• DATA SHOWN
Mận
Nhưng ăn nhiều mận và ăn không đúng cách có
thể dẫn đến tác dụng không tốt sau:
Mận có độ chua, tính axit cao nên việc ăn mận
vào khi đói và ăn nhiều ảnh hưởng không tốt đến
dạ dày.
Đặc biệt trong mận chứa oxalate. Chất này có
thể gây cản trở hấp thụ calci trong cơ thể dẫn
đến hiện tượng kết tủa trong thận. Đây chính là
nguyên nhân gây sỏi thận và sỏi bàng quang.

* * *

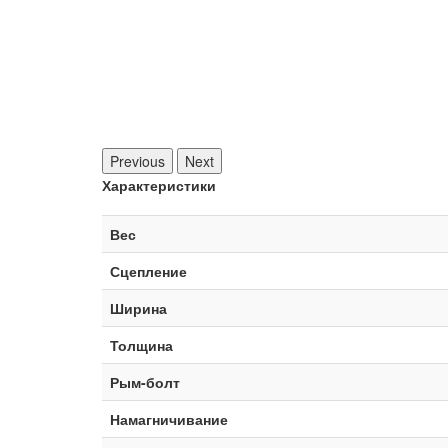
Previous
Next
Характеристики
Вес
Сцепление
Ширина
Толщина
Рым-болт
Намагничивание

• TASK
Locate each line in the entries above that contains the word "thận" and copy those lines. Only matches with the same capitalization count.

• SOLUTION FOR THIS TASK
đến hiện tượng kết tủa trong thận. Đây chính là
nguyên nhân gây sỏi thận và sỏi bàng quang.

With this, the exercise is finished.